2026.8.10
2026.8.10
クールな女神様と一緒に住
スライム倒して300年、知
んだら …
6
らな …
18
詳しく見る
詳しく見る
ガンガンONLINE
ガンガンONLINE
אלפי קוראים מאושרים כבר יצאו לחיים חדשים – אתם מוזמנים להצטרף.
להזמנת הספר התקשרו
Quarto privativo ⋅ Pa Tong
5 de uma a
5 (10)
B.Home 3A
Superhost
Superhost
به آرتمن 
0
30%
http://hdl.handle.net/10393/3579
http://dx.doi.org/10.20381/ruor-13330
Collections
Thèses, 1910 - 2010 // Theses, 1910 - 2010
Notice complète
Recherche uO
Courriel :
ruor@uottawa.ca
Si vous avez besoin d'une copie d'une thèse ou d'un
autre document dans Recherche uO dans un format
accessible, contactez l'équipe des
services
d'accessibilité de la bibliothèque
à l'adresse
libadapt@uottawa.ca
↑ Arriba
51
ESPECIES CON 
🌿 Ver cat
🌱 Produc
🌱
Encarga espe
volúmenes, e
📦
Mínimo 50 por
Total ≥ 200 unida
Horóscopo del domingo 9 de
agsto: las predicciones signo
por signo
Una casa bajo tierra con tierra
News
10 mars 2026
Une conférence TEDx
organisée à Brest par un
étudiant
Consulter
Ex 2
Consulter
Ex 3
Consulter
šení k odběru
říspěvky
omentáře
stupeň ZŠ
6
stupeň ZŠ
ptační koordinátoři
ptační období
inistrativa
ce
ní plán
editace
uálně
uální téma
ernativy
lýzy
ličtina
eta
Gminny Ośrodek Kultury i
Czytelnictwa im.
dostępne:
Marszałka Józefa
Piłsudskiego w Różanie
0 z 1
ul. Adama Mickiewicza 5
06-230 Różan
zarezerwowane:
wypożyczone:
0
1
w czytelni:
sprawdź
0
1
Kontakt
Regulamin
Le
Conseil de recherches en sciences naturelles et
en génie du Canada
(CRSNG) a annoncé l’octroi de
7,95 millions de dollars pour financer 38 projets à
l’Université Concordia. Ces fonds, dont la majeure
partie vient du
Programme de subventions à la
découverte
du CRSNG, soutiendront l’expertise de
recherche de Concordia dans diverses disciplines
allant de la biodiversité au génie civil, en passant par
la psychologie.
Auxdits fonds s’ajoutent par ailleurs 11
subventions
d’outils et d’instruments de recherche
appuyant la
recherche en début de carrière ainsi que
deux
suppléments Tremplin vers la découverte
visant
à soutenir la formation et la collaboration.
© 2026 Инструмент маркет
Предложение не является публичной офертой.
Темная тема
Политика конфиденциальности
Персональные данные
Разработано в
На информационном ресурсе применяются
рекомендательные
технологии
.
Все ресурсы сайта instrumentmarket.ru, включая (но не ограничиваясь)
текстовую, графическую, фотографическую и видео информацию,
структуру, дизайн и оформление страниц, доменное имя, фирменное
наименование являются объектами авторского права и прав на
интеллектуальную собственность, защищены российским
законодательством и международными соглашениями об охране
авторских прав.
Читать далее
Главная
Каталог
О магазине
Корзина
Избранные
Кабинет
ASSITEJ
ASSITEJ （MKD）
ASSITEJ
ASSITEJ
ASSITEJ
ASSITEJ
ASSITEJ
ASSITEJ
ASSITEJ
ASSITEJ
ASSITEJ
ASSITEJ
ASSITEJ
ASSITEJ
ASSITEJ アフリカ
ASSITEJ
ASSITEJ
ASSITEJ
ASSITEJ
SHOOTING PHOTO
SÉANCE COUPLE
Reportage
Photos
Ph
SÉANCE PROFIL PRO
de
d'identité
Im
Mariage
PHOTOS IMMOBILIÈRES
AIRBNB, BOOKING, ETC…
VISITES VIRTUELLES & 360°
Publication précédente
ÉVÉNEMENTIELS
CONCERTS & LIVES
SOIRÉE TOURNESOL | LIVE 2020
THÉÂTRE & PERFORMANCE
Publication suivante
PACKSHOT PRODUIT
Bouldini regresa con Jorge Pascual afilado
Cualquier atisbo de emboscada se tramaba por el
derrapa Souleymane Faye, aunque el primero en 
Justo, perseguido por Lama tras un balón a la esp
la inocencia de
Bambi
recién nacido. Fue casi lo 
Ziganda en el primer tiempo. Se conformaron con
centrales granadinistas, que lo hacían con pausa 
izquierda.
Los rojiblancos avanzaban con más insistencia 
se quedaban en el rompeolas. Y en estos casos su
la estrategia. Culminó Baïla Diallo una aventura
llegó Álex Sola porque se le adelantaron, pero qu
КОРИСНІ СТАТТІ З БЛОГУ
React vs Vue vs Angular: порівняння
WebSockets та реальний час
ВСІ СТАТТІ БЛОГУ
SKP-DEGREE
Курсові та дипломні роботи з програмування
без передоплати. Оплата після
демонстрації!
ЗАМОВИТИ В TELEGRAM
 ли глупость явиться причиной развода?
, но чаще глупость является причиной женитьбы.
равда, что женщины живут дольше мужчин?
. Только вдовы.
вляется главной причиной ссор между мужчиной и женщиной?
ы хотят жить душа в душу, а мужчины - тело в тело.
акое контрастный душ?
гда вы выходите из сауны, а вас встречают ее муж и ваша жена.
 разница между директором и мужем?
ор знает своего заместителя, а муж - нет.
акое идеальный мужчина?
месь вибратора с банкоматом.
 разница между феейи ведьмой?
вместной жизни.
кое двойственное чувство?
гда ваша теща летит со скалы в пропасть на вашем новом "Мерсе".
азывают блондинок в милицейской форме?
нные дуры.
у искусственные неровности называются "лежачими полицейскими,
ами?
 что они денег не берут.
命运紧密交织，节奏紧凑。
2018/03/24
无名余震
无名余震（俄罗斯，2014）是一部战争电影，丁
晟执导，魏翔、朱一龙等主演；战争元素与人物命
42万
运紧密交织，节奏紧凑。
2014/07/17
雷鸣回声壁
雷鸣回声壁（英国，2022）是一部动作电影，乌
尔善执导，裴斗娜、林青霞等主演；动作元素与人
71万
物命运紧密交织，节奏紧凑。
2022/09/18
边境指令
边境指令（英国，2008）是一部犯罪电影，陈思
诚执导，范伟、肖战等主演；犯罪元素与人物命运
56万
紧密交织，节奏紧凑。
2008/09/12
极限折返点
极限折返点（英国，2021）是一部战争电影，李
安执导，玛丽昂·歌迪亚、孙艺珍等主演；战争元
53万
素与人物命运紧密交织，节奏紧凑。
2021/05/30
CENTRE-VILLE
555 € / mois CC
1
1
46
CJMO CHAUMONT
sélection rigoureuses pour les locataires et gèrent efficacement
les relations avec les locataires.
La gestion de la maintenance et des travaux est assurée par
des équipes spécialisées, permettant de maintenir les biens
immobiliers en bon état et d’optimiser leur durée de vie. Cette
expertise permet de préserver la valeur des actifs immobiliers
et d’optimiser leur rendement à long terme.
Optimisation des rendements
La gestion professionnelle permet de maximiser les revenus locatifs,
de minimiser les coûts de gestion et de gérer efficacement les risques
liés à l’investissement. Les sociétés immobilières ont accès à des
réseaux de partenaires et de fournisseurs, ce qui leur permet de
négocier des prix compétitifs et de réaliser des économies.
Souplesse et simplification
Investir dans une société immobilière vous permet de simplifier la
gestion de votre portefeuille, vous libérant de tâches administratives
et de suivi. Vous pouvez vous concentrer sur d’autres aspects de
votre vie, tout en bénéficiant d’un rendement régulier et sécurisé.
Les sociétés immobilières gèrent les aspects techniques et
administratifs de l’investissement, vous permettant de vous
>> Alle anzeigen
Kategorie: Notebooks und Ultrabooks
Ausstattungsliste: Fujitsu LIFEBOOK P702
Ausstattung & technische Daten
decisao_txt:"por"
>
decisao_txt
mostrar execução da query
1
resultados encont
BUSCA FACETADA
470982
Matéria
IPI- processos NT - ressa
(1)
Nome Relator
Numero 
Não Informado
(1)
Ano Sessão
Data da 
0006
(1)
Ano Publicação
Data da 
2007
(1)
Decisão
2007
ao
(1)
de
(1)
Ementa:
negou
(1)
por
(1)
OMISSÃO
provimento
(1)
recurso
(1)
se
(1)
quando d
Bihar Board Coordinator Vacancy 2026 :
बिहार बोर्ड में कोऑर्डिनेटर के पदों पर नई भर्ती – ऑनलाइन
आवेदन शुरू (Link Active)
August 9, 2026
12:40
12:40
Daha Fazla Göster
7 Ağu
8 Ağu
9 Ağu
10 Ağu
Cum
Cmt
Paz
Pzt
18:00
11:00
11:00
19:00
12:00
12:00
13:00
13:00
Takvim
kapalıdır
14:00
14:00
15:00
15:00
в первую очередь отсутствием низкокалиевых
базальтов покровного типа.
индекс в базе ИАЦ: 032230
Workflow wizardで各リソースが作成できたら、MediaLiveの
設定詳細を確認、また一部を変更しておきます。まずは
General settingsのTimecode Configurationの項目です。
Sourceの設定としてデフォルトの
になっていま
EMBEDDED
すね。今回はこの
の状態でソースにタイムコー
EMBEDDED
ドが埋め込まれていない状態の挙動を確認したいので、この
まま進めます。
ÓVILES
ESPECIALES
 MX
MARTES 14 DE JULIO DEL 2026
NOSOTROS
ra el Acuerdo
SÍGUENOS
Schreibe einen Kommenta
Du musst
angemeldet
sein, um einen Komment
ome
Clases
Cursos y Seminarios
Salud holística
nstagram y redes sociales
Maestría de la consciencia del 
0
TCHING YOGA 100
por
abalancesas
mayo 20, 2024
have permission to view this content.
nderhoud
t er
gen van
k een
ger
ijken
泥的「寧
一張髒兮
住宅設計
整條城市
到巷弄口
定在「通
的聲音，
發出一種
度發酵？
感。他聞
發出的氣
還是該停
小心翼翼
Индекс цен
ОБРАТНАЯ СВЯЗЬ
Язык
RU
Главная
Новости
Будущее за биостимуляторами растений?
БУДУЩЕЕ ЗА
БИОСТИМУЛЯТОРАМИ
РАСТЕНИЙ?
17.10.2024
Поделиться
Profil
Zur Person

→ What is needed:
Return unchanged every line from the start of the entries through the line that contains "libadapt@uottawa.ca", including both ends.

→ Solution for this problem:
2026.8.10
2026.8.10
クールな女神様と一緒に住
スライム倒して300年、知
んだら …
6
らな …
18
詳しく見る
詳しく見る
ガンガンONLINE
ガンガンONLINE
אלפי קוראים מאושרים כבר יצאו לחיים חדשים – אתם מוזמנים להצטרף.
להזמנת הספר התקשרו
Quarto privativo ⋅ Pa Tong
5 de uma a
5 (10)
B.Home 3A
Superhost
Superhost
به آرتمن 
0
30%
http://hdl.handle.net/10393/3579
http://dx.doi.org/10.20381/ruor-13330
Collections
Thèses, 1910 - 2010 // Theses, 1910 - 2010
Notice complète
Recherche uO
Courriel :
ruor@uottawa.ca
Si vous avez besoin d'une copie d'une thèse ou d'un
autre document dans Recherche uO dans un format
accessible, contactez l'équipe des
services
d'accessibilité de la bibliothèque
à l'adresse
libadapt@uottawa.ca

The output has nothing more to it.